[[ WORKING DATA, beginning ]]
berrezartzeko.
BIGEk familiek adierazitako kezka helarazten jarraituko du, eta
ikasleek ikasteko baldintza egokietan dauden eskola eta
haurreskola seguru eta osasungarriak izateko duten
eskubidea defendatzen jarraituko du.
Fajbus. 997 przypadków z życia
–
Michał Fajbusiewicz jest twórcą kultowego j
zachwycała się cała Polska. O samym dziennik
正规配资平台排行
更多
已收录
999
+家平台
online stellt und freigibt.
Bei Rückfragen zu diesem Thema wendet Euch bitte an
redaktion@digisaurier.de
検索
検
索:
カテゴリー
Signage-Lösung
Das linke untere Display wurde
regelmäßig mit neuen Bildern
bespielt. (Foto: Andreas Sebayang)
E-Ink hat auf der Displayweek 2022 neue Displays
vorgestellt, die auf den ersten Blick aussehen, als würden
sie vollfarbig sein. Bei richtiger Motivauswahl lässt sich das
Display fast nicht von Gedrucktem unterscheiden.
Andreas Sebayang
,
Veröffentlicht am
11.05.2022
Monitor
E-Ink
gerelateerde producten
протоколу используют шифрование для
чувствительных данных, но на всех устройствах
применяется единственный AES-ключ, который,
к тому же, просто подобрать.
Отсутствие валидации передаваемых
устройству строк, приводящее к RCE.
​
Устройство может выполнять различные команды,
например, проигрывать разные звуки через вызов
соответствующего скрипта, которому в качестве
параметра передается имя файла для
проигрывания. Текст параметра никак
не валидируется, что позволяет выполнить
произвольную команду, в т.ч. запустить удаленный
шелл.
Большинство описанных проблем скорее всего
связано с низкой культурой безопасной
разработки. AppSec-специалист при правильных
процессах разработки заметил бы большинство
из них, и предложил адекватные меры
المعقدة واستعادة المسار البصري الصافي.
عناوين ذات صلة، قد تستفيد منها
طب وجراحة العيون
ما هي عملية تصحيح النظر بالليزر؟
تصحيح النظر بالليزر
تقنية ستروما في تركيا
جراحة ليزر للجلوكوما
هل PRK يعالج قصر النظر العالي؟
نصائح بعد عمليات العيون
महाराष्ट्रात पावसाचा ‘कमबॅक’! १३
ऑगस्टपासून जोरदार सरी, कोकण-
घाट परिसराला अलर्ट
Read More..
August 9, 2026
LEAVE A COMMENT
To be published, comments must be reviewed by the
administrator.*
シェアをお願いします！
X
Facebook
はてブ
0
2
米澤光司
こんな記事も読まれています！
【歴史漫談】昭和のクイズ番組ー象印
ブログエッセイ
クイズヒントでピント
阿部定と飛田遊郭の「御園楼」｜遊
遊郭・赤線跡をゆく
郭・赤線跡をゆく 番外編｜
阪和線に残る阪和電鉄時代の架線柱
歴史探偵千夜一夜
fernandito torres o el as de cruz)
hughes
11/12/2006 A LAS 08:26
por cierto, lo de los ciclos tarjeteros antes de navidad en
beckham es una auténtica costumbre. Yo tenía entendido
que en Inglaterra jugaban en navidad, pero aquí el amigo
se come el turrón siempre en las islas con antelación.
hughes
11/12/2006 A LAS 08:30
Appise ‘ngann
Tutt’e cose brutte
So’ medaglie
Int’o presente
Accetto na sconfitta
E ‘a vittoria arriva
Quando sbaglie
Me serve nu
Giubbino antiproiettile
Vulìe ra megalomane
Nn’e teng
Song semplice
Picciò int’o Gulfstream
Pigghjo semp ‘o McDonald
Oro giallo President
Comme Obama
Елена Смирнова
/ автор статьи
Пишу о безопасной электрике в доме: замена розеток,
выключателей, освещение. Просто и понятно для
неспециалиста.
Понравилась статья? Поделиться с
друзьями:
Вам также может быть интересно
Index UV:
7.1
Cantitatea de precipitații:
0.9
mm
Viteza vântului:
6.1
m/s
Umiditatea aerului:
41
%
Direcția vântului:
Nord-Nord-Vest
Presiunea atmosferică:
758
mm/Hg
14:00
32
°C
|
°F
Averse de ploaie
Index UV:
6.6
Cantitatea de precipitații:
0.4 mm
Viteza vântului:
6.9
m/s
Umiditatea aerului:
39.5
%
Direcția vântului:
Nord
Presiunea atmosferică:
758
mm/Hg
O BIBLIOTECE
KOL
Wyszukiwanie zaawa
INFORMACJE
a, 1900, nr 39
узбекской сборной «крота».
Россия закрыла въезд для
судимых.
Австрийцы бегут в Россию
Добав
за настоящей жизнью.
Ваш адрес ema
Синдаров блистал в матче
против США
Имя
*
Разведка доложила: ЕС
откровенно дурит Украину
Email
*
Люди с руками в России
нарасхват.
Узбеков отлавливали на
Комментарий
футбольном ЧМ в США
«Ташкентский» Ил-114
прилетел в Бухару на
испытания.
[[ WORKING DATA, end ]]
Which lines above hold the string "النظر"? Copy each of them.

[REPLY TO THE TASK]
ما هي عملية تصحيح النظر بالليزر؟
تصحيح النظر بالليزر
هل PRK يعالج قصر النظر العالي؟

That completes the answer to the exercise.